SIGNED, sealed, delivered – does an autograph mean anything, anymore?
One of the big announcements of this past week, was the 50th anniversary reissue of The Beach Boys Pet Sounds. Or at least it should have been big, but from the comments and reaction here on SDE I got the distinct impression of Pet Sounds ennui. Just how many times can you reissue the same album? One SDE reader counted eight or nine issues of the 1966 long-player, over the decades, with a mono LP version of the album licensed out to Analog Productions only last year!
Despite The Beatles catalog being regularly reworked, remastered and represented, it’s interesting to reflect that none of their individual studio albums has really ever been reissued as a deluxe edition or an expanded set in the way that Pet Sounds has. The Yellow Submarine ‘Songtrack’ and the Let It Be Naked sets are probably as near to this as they’ve come, but the mouth waters at the thought of a Revolver ‘sessions’ box set.
Perhaps Capitol/Universal were a little bit aware of this and as a result they’ve given the Pet Sounds box set a bit of a promotional push on their uDiscoverMusic store while restricting availability in the UK on channels such as Amazon. One of the limited edition bundles includes the box set, a 50th anniversary Pet Sounds beach ball (yawn), a beach bag (not much better) and lithograph of the album cover signed by Brian Wilson (now you have my attention).
I must admit, I ordered this because despite all that other crap, for less than £100 getting the new box set and the iconic album cover print signed by the music legend seemed a good deal. Although not everyone seems to share my enthusiasm. Am I a sucker, and is this, as someone suggested, going to be signed by some kind of ‘machine’? A Brian Wilson droid whose task it is to spare the REAL Brian Wilson the hassle of signing one hundred prints? We all know the Fab Four didn’t sign all their own stuff back in the 1960s, although I’m pretty sure they didn’t employ a machine. And anyway, does a signature actually ‘mean’ anything unless you also have the experience of nervously going up to the person, ‘autograph book’ in hand and seeing them do it. I once got Darth Vadar’s autograph in the late 1970s when he made an appearance in Collinson’s toy shop in Harrogate. That is an experience the 8-year old me didn’t forget, although I’m pretty sure Dave Prowse wasn’t the man under the mask!
How much do we really value signed items any more? Does anyone even WANT an autograph in these selfie obsessed days? There are so many artists now trying to flog their wares ‘direct-to-fan’ that signed items are rather devalued, are they not? The Manic Street Preachers sold 1000 of their forthcoming Everything Must Go box in less than a day. At least we have evidence that they did this themselves and it wasn’t a bunch of Welsh replicants. But it’s not just artist stores, even Amazon are getting in on the act, flogging “Amazon Signed Editions” of CDs from the likes of Bat For Lashes and Weezer. I suppose if you’re not paying a premium, then why not? I’d rather have a CD with Natasha Khan’s signature on it than not. Actually, the signed Bat For Lashes CD is £1 more than the standard CD, which perhaps tells you all you need to know. Amazon value the autograph, at one English pound!

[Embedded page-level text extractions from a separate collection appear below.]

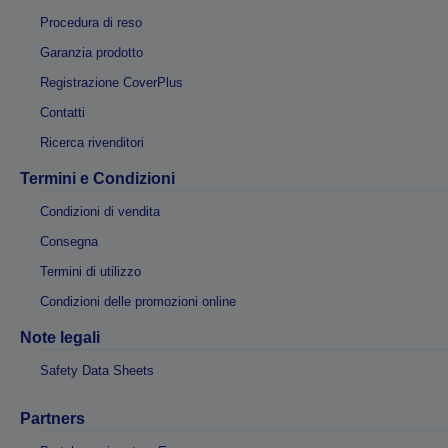
Procedura di reso
Garanzia prodotto
Registrazione CoverPlus
Contatti
Ricerca rivenditori
Termini e Condizioni
Condizioni di vendita
Consegna
Termini di utilizzo
Condizioni delle promozioni online
Note legali
Safety Data Sheets
Partners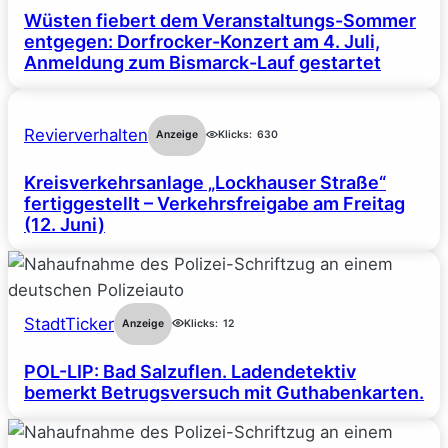
Wüsten fiebert dem Veranstaltungs-Sommer
entgegen: Dorfrocker-Konzert am 4. Juli,
Anmeldung zum Bismarck-Lauf gestartet
Revierverhalten
Anzeige
Klicks:
630
Kreisverkehrsanlage „Lockhauser Straße“
fertiggestellt – Verkehrsfreigabe am Freitag
(12. Juni)
StadtTicker
Anzeige
Klicks:
12
POL-LIP: Bad Salzuflen. Ladendetektiv
bemerkt Betrugsversuch mit Guthabenkarten.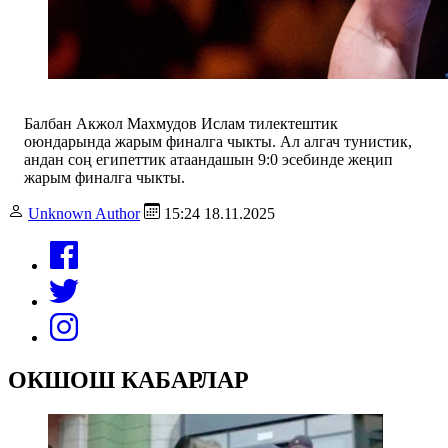
Балбан Акжол Махмудов Ислам тилектештик
оюндарында жарым финалга чыкты. Ал алгач тунистик,
андан соң египеттик атаандашын 9:0 эсебинде жеңип
жарым финалга чыкты.
Unknown Author
15:24 18.11.2025
ОКШОШ КАБАРЛАР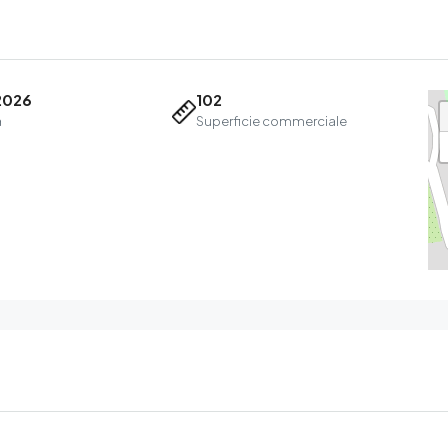
2026
102
a
Superficie commerciale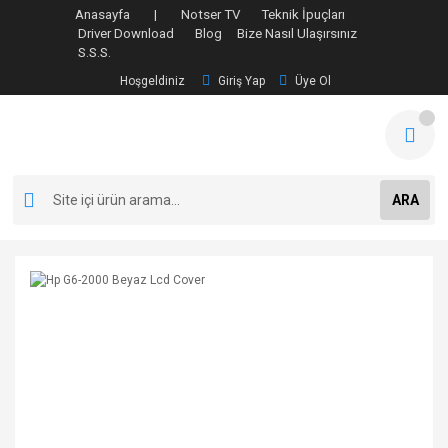
Anasayfa |
Notser TV
Teknik İpuçları
Driver Download
Blog
Bize Nasıl Ulaşırsınız
S.S.S.
Hoşgeldiniz
Giriş Yap
Üye Ol
ARA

But as much as I love Bat For Lashes, I do think Brian Wilson’s signature ‘trumps’ Natasha’s. In fact, on the uDiscoverMusic store invoice I was sent, Brian Wilson’s scrawl has a line item of £30, but that includes the lithograph, so let’s say £20 for the autograph. Assuming it’s actually HIM (can someone from Universal clarify?) that’s a fantastic deal. Let’s put it this way, how much would you pay for Paul McCartney‘s autograph on a Revolver lithograph? Exactly.
I’d love to know your thoughts on signed items, so leave a comment and let me know.

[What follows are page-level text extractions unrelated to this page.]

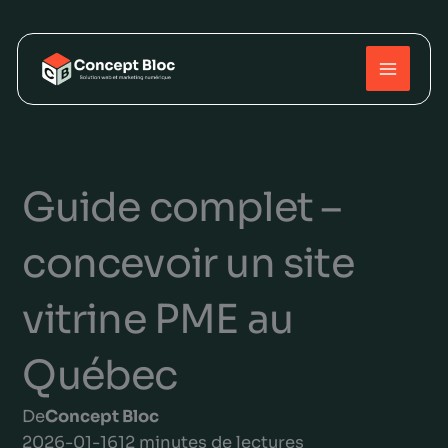
Aller
au
contenu
Guide complet –
concevoir un site
vitrine PME au
Québec
De
Concept Bloc
2026-01-16
12 minutes de lectures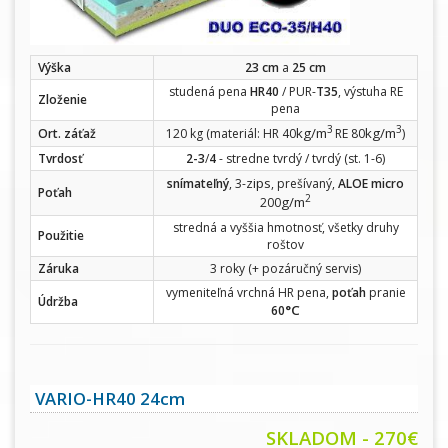
Výška
23 cm
a
25 cm
studená pena
HR40
/ PUR-
T35
, výstuha RE
Zloženie
pena
3
3
kg/m
kg/m
Ort. záťaž
120 kg (materiál: HR 40
RE 80
)
Tvrdosť
2-3
/
4
- stredne tvrdý / tvrdý (st. 1-6)
zips
snímateľný
, 3-
, prešívaný,
ALOE micro
Poťah
2
g/m
200
stredná a vyššia hmotnosť, všetky druhy
Použitie
roštov
Záruka
3 roky (+ pozáručný servis)
vymeniteľná vrchná HR pena,
poťah
pranie
Údržba
°C
60
VARIO-HR40 24cm
SKLADOM - 270€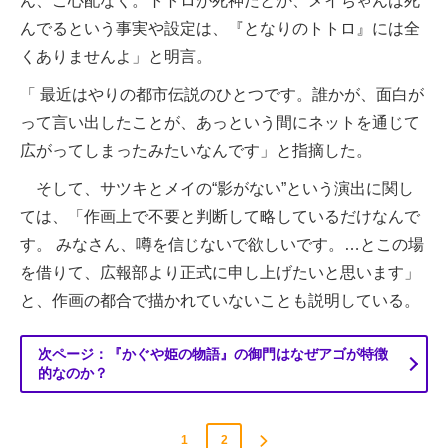
ん、ご心配なく。トトロが死神だとか、メイちゃんは死
んでるという事実や設定は、『となりのトトロ』には全
くありませんよ」と明言。
「
最近はやりの都市伝説のひとつです。誰かが、面白が
って言い出したことが、あっという間にネットを通じて
広がってしまったみたいなんです」と指摘した。
そして、サツキとメイの“影がない”という演出に関し
ては、「作画上で不要と判断して略しているだけなんで
す。
みなさん、噂を信じないで欲しいです。…とこの場
を借りて、広報部より正式に申し上げたいと思います」
と、作画の都合で描かれていないことも説明している。
次ページ：『かぐや姫の物語』の御門はなぜアゴが特徴
的なのか？
1
2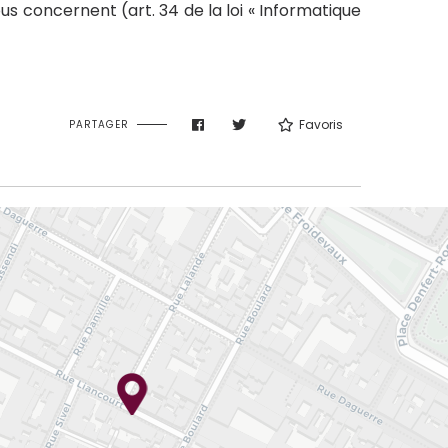
us concernent (art. 34 de la loi « Informatique
Favoris
PARTAGER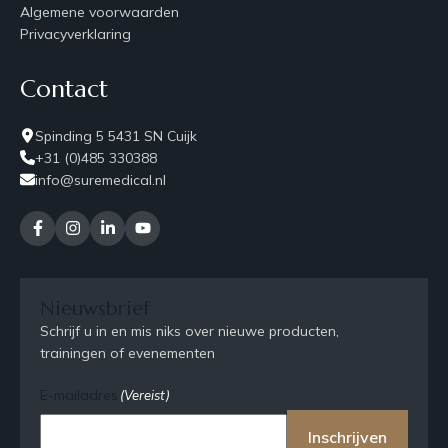
Algemene voorwaarden
Privacyverklaring
Contact
Spinding 5 5431 SN Cuijk
+31 (0)485 330388
info@suremedical.nl
Nieuwsbrief
Schrijf u in en mis niks over nieuwe producten,
trainingen of evenementen
E-mailadres
(Vereist)
Inschrijven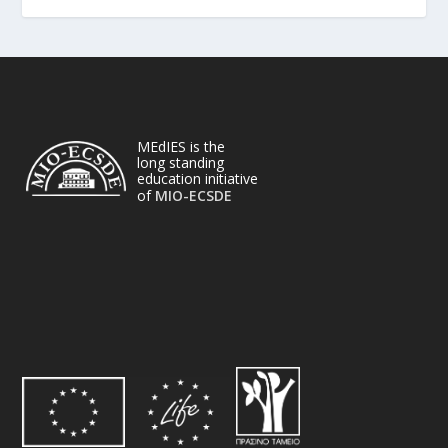
MEdIES is the
long standing
education initiative
of
MIO-ECSDE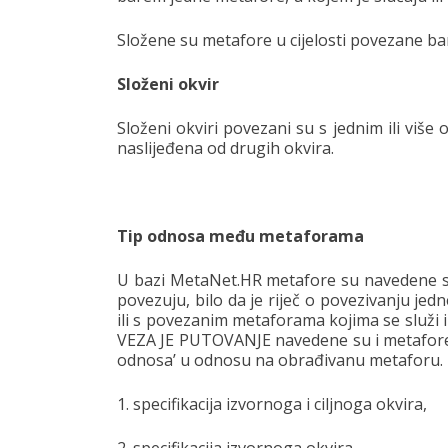
Složene su metafore u cijelosti povezane 
Složeni okvir
Složeni okviri povezani su s jednim ili više o
naslijeđena od drugih okvira.
Tip odnosa među metaforama
U bazi MetaNet.HR metafore su navedene s 
povezuju, bilo da je riječ o povezivanju j
ili s povezanim metaforama kojima se služi 
VEZA JE PUTOVANJE navedene su i metafore 
odnosa’ u odnosu na obrađivanu metaforu. T
1. specifikacija izvornoga i ciljnoga okvira,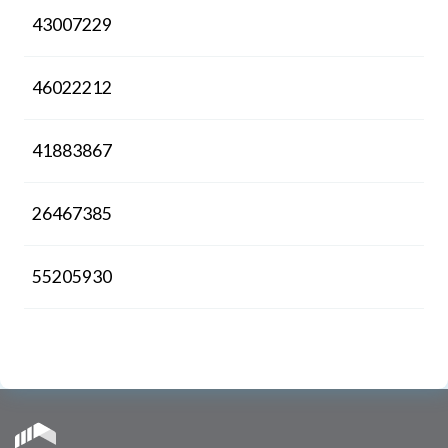
43007229
46022212
41883867
26467385
55205930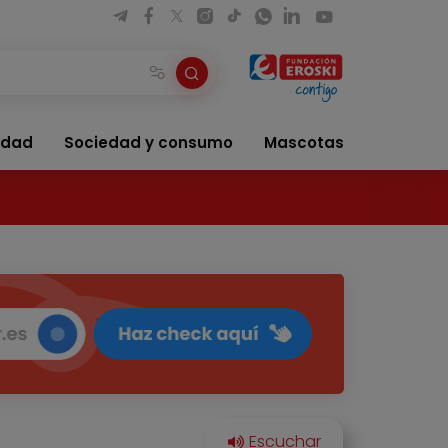
idad
Sociedad y consumo
Mascotas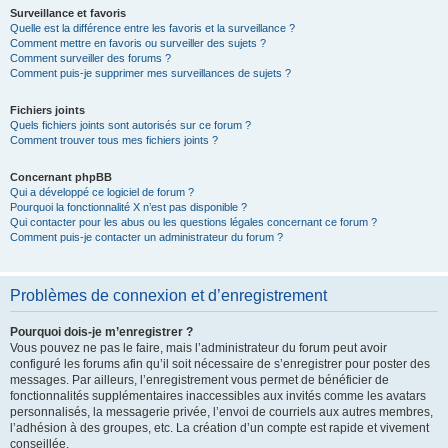
Surveillance et favoris
Quelle est la différence entre les favoris et la surveillance ?
Comment mettre en favoris ou surveiller des sujets ?
Comment surveiller des forums ?
Comment puis-je supprimer mes surveillances de sujets ?
Fichiers joints
Quels fichiers joints sont autorisés sur ce forum ?
Comment trouver tous mes fichiers joints ?
Concernant phpBB
Qui a développé ce logiciel de forum ?
Pourquoi la fonctionnalité X n’est pas disponible ?
Qui contacter pour les abus ou les questions légales concernant ce forum ?
Comment puis-je contacter un administrateur du forum ?
Problèmes de connexion et d’enregistrement
Pourquoi dois-je m’enregistrer ?
Vous pouvez ne pas le faire, mais l’administrateur du forum peut avoir
configuré les forums afin qu’il soit nécessaire de s’enregistrer pour poster des
messages. Par ailleurs, l’enregistrement vous permet de bénéficier de
fonctionnalités supplémentaires inaccessibles aux invités comme les avatars
personnalisés, la messagerie privée, l’envoi de courriels aux autres membres,
l’adhésion à des groupes, etc. La création d’un compte est rapide et vivement
conseillée.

Congratulations to Iggy Pop who has a very strong chart debut this week with his 17th studio album, the brilliantly titled Post Pop Depression. It enters at number five on the album chart and number three on physical sales (just behind James who enter at number two on both charts with Girl At The End Of The World).

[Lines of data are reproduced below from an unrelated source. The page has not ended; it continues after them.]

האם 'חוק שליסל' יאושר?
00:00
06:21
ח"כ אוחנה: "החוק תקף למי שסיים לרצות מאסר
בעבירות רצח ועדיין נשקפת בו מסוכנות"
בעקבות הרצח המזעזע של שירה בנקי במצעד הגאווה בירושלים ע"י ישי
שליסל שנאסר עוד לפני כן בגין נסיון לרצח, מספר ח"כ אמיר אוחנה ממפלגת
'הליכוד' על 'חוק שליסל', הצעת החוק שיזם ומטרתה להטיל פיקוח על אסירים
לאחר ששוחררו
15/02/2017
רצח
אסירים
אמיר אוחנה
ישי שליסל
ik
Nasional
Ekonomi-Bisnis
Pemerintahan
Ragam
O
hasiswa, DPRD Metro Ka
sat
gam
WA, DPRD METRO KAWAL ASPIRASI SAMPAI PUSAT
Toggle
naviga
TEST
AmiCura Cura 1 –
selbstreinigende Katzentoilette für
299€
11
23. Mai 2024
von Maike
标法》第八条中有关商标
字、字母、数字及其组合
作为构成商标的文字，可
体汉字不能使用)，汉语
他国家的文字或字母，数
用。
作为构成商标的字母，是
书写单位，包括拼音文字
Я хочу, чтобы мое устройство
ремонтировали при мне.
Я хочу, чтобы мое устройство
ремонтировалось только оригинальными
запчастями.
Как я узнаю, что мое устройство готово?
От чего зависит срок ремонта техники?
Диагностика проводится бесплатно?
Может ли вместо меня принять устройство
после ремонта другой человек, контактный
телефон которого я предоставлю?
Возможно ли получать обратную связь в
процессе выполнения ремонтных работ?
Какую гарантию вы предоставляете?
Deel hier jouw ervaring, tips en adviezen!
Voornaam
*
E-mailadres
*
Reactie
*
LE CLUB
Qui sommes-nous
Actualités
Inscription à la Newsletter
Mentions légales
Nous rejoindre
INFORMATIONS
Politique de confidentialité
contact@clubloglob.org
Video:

Primal Scream‘s new album Chaosmosis sneaks into the top ten physical sales this week (number nine) although is stalled at number 12 on the ‘normal’ album chart, which combines physical with downloads, streams etc.
In terms of reissues and the like, a-ha‘s Time and Again: The Ultimate a-ha compilation is the 39th best selling physical release of last week which isn’t bad. It might actually move up the chart next week as a result of the publicity resulting from Thursday’s performance from the BBC Radio Theatre (you can watch that here) and the UK tour.
The mammoth Elvis Presley Album Collection impresses. It’s a new entry at number 68, outselling Elton John‘s recent album, and, er, Alexander ‘Pointless’ Armstrong. Not bad for a 60CD box set costing £170.
Finally, call me Paul ‘clairvoyant’ Sinclair if you will, but as I predicted last week Stevie Wonder‘s Songs In The Key of Life, does indeed re-enter the chart thanks to the publicity generated as a result of the announcement about him playing the album in full at the British Summer Time weekend at London’s Hyde Park in July.